The winds finally calmed down Tuesday morning so we were off to Dowry Creek Marina in Belhaven, North Carolina. The facilities of this marina are definitely designed with the boater in mind. They have a big boater’s lounge with everything you might need during your stay along with a pool just outside. We used the loaner car to take a tour of the small town of Belhaven and make a stop at the grocery store. We were happy that the night we arrived there was a potluck planned and we got to meet all the boaters, about 30, who were staying at the marina, most of whom were also migrating north.

Elizabeth City knows the definition of hospitality. They welcome boaters to stay at their city docks for free and celebrate their arrival with a little wine and cheese party on many nights when there are enough boats to participate.

The next day was perfect for our cruise to Elizabeth City, North Carolina. This is the home of the Rose Buddies, a group who’ve been welcoming boaters to Elizabeth City since 1983 with wine and cheese gatherings, along with fresh cut roses for the first mates, whenever there are enough boats in the harbor. There are welcome flags flying all along the dock and a big “Harbor of Hospitality” sign facing the slips, and of course the famous rose bushes line the walkways. The city provides this dockage free of charge and there’s hardly a minute that the townspeople don’t go out of their way to make you feel welcome. Elizabeth City is also the last stop before entering the Dismal Swamp route north.

The Dismal Swamp was fascinating and lush, with rich canopies of Red Maples lining the waterway.

Although the name is foreboding, the Dismal Swamp isn’t really dismal at all. It’s lush with vegetation, aromatic with wild flowers lining the banks of the canal, and a visual treat with the bright green trees and tannin-rich water under bright blue skies. But then we’ve always had mostly sunny skies and warm weather when transiting this area. I guess that it would be “dismal” if it were dark, cloudy, cold, and raining. We left Elizabeth City in time to catch the morning bridge opening and timed our arrival to the first of two locks, on the canal, by adjusting our travel speed accordingly.

We decided to make the trip through the swamp a two-day adventure by stopping for the night at the free dock provided to boaters at the Visitor’s Center located mid-way through the swamp on the North Carolina side. This enabled us to really absorb the lush surroundings and peacefulness all night long.

Arriving in Elizabeth River and the Norfolk area is in stark contrast to the remote-feeling Dismal Swamp. Rather suddenly after the last lock, you’re met with the industrial port with its abundance of freighters and ships and work yards.

Only minutes after we exited the swamp, shortly after going through the second lock, we found ourselves rounding a bend and ever so quickly the very industrial area of Norfolk came into view. This reminded us of the last stretch of anchorages on the Tombigbee River, which is so remote and eerie. When you leave the last anchorage on the river you feel as if you’re coming out of a small, narrow, tunnel and almost instantly you find yourself at the foot of the expansive Mobile harbor with its bridges, freighters, cruise ships, and of course the city of Mobile itself. Well, this is the feeling we got here also and we savor, and feel fortunate to have had, the experience.
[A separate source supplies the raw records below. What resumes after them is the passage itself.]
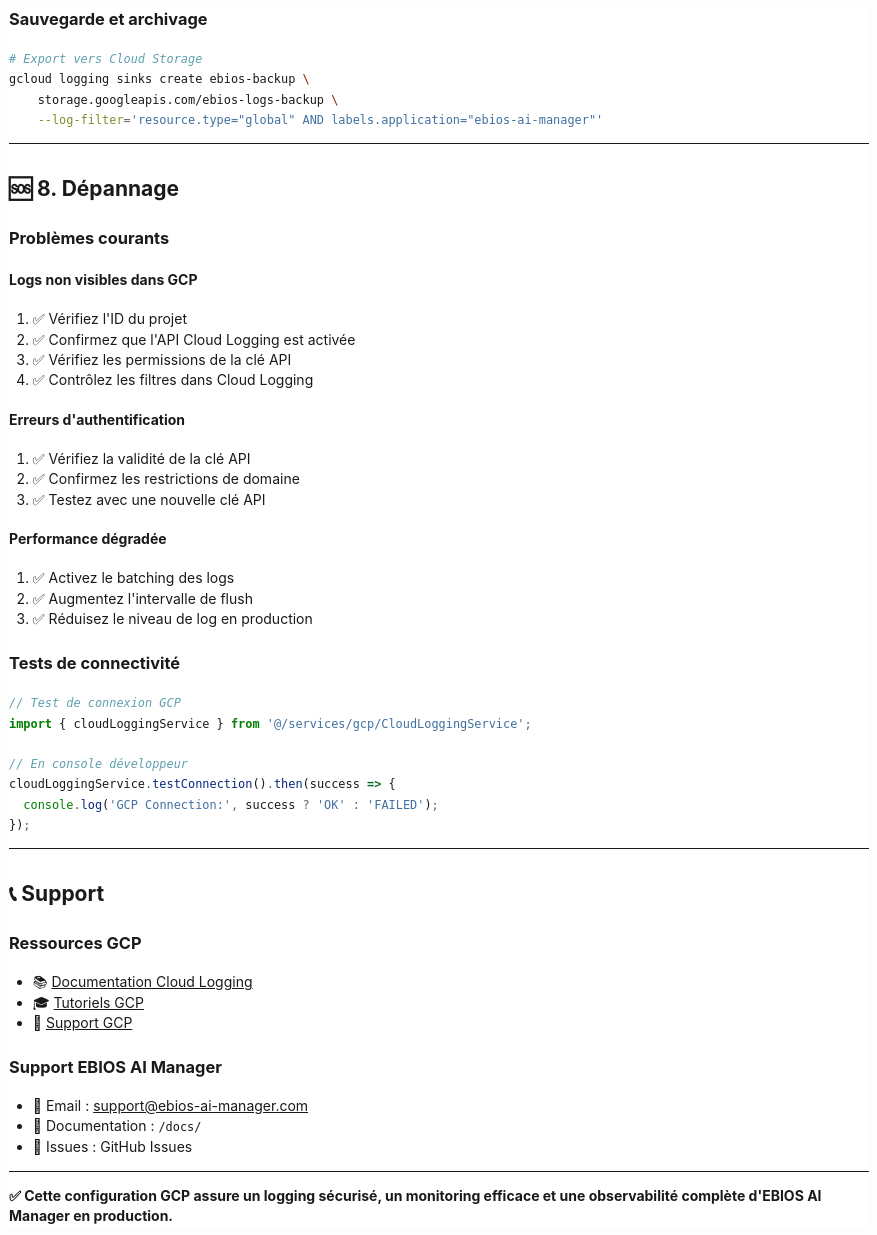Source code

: ### **Sauvegarde et archivage**
```bash
# Export vers Cloud Storage
gcloud logging sinks create ebios-backup \
    storage.googleapis.com/ebios-logs-backup \
    --log-filter='resource.type="global" AND labels.application="ebios-ai-manager"'
```

---

## 🆘 8. Dépannage

### **Problèmes courants**

#### **Logs non visibles dans GCP**
1. ✅ Vérifiez l'ID du projet
2. ✅ Confirmez que l'API Cloud Logging est activée
3. ✅ Vérifiez les permissions de la clé API
4. ✅ Contrôlez les filtres dans Cloud Logging

#### **Erreurs d'authentification**
1. ✅ Vérifiez la validité de la clé API
2. ✅ Confirmez les restrictions de domaine
3. ✅ Testez avec une nouvelle clé API

#### **Performance dégradée**
1. ✅ Activez le batching des logs
2. ✅ Augmentez l'intervalle de flush
3. ✅ Réduisez le niveau de log en production

### **Tests de connectivité**
```typescript
// Test de connexion GCP
import { cloudLoggingService } from '@/services/gcp/CloudLoggingService';

// En console développeur
cloudLoggingService.testConnection().then(success => {
  console.log('GCP Connection:', success ? 'OK' : 'FAILED');
});
```

---

## 📞 Support

### **Ressources GCP**
- 📚 [Documentation Cloud Logging](https://cloud.google.com/logging/docs)
- 🎓 [Tutoriels GCP](https://cloud.google.com/docs/tutorials)
- 💬 [Support GCP](https://cloud.google.com/support)

### **Support EBIOS AI Manager**
- 📧 Email : support@ebios-ai-manager.com
- 📱 Documentation : `/docs/`
- 🐛 Issues : GitHub Issues

---

**✅ Cette configuration GCP assure un logging sécurisé, un monitoring efficace et une observabilité complète d'EBIOS AI Manager en production.**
We docked for the night in Portsmouth, across the water from Norfolk, and left in the morning for our last stop, Dozier’s Regatta Point in the small town of Deltaville, Virginia, before reaching our final destination of Solomons, Maryland. This marina has wonderful facilities for boaters including a grand porch, with many rocking chairs for socializing, an inviting pool, and comfy boater’s lounge. You’d think you were at home here as the facilities make you feel that comfortable.

We find ourselves excited with anticipation, during our last two days in Deltaville, to be arriving at our seasonal homeport of Solomons for the summer before we again migrate back south in the fall. We’re looking forward to experiencing all that the Chesapeake Bay area has to offer with plenty of side trips and more opportunities for making new friends.